We gave ’em the White House!

Now they’re saying, “We don’t have 60 votes in the Senate.”

By this time, people are concluding, “You know what? Maybe you guys don’t want to. Maybe all this huffing and puffing the last seven years was just about reelection,” and I think a lot of people realize that.


RUSH: I’ll tell you what I think. I think some of this inaction on Obamacare in the Senate and in the House, and I think some of this inaction on other things, is rooted in the Republicans thinking they may not win the midterms. What do they pay attention to?

You know, yesterday I made the point that conservative intellectuals in our media despise Trump, they’re Never Trumpers, and they write that because they want the approval of the intellectuals on the left inside the Beltway and in the establishment. And I made the point, the problem with that is that these left-wingers don’t read what our intellectuals write. They don’t read us. They don’t listen to this show. We read them. We study them. We explain them to our audiences, but they don’t do that. So it’s a lost cause.

By the same token, I think elected Republicans — not all, of course — elected Republicans watch the mainstream media, and that’s how they are informed, and that’s what they think the rest of the country thinks of them. So let’s say in addition to they think they may not even win in the midterms, they may not keep the Senate, for example — which is absurd. The opportunity is here to get 60 votes in the Senate!

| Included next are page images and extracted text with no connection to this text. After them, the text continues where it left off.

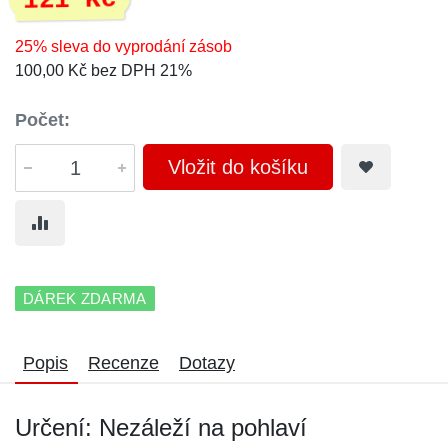
121 Kč
25% sleva do vyprodání zásob
100,00 Kč bez DPH 21%
Počet:
Vložit do košíku
DÁREK ZDARMA
Popis
Recenze
Dotazy
Určení: Nezáleží na pohlaví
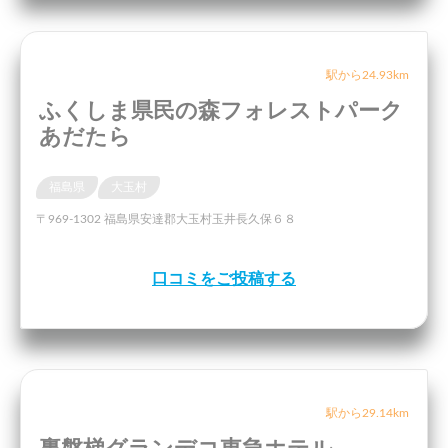
駅から24.93km
ふくしま県民の森フォレストパーク
あだたら
福島県
大玉村
〒969-1302 福島県安達郡大玉村玉井長久保６８
口コミをご投稿する
駅から29.14km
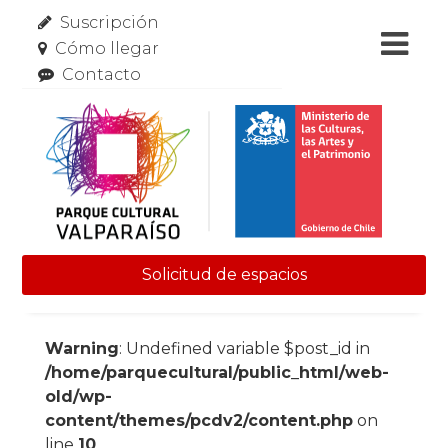
Suscripción
Cómo llegar
Contacto
Solicitud de espacios
Skip to content
Warning
: Undefined variable $post_id in
/home/parquecultural/public_html/web-
old/wp-
content/themes/pcdv2/content.php
on
line
10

But if they think Trump is so unpopular, they’re gonna lose midterms, and Trump’s not gonna win reelection, what do you think their attitude on this would be? It could go two ways. If they literally think Trump isn’t gonna win the election, they say, “Okay, we’ve got a limited opportunity here, we gotta go pedal-to-the-metal, get as much as done as we can.” Or they could say, “It’s all gonna be reversed. Let’s not even risk our careers. Let’s not risk anything. If Trump’s not gonna win, if people hate Trump, if Trump doesn’t have a prayer, if Trump’s a buffoon like the left says –” what do you think is determining their thought process?

They didn’t think Trump was gonna win, so they didn’t have a plan. That’s Pat Toomey. You think they’ve changed their minds and think, “Wow, Trump’s kicking ass, he’s gonna win in 2020.” Or do they think he’s gonna lose? What do you think their attitude is? I tell people to stop watching the news, stop watching the media, particularly at night, don’t watch it. Your attitude, your mood, your opinion of the country will change dramatically.

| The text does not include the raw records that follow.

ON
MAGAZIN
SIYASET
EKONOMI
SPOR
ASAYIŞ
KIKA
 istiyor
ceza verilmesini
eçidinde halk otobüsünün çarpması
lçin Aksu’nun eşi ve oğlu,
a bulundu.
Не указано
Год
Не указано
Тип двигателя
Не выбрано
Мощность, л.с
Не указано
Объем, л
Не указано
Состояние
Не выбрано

RUSH: Wesley in Raleigh, North Carolina, hi. Welcome to the program.

CALLER: Rush, mega dittos from Raleigh. Longtime listener. Complete thrill to talk to you. I’m gonna cast us back to July 4th. I read a column by David Brooks. You were talking about “conservative intellectuals” — and I’m putting that in quotes — and what their thinking is. The reason this article caught my eye, and I thought it might catch yours as well, title is good, “What’s the Matter With Republicans?” It’s right along with Thomas Franks’ “What’s the Matter With Kansas?” Maybe David Brooks is taking over for Thomas Franks now that he’s unemployed.

But he goes to try to understand the thinking of middle America, as he sees it, you know, and they always go back to the eighteenth, nineteenth century frontier thinking. Why are these people Trump supporters? Aren’t they voting against their economic interests? And then he goes on to say that they somehow believe that personal virtues are the virtues that are the basic constituents of a great nation. And that’s an emotional argument, according to David Brooks. It’s not an intellectual argument, according to him, at least according to this article. And it’s such a shocking divergence of logic that I think the answer is, you know, what’s the matter with Republicans, if you count David Brooks as one, it’s incredible cynicism that’s so obvious and clear —

RUSH: I don’t think there’s a better way to say it. I don’t think David Brooks knows about the people he’s writing about. I don’t think he really knows them. He doesn’t get out there and visit them. I don’t think he knows. I think all these people are so removed and so distant that they have caricatures of what they think people are, and they’re not even close.


RUSH: I don’t think David Brooks has met a Trump supporter and certainly not a Trump supporter with a crease in his slacks that he approves of.